WORK TASK >>
Report each line of the entries that contains the word "minerals", copied in full.

DATA SUPPLIED >>
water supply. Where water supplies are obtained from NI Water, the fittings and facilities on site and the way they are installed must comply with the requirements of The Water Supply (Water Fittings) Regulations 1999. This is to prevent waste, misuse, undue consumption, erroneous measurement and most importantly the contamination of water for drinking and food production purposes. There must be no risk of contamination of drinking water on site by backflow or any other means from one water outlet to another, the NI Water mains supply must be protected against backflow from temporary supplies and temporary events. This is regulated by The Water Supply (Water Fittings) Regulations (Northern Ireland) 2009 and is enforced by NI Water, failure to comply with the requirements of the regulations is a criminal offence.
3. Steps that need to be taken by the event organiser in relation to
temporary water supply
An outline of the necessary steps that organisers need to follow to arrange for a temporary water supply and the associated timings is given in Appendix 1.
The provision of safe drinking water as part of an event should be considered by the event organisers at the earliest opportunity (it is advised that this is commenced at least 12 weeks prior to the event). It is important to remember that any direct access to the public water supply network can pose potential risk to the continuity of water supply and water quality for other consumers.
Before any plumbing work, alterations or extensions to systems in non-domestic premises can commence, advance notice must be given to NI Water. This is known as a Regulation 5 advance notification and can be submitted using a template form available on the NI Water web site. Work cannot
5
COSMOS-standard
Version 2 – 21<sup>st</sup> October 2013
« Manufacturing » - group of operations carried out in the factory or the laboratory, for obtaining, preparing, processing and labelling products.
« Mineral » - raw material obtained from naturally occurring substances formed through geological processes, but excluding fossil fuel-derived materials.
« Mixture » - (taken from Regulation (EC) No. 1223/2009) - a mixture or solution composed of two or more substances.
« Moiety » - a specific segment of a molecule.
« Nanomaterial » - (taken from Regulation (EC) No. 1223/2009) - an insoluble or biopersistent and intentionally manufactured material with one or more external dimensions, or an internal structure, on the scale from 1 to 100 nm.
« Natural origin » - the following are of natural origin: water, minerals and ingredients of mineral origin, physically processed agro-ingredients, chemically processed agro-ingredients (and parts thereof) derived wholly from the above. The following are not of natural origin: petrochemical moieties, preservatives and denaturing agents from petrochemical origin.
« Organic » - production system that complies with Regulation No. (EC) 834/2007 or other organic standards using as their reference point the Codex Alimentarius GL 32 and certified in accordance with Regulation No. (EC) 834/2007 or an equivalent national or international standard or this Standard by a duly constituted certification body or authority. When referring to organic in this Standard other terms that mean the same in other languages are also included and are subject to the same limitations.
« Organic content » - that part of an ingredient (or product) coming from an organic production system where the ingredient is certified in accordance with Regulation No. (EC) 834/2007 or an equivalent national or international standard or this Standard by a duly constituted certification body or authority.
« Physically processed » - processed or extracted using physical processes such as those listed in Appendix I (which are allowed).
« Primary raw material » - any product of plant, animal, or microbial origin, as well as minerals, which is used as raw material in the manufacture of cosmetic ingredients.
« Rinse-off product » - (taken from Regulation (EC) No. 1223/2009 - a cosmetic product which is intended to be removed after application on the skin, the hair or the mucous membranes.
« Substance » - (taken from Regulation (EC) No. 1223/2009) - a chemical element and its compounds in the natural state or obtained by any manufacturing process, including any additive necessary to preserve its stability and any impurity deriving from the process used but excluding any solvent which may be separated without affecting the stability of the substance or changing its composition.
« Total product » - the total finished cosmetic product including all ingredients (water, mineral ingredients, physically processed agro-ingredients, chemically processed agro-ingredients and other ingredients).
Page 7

WRITTEN ANSWER >>
« Natural origin » - the following are of natural origin: water, minerals and ingredients of mineral origin, physically processed agro-ingredients, chemically processed agro-ingredients (and parts thereof) derived wholly from the above. The following are not of natural origin: petrochemical moieties, preservatives and denaturing agents from petrochemical origin.
« Primary raw material » - any product of plant, animal, or microbial origin, as well as minerals, which is used as raw material in the manufacture of cosmetic ingredients.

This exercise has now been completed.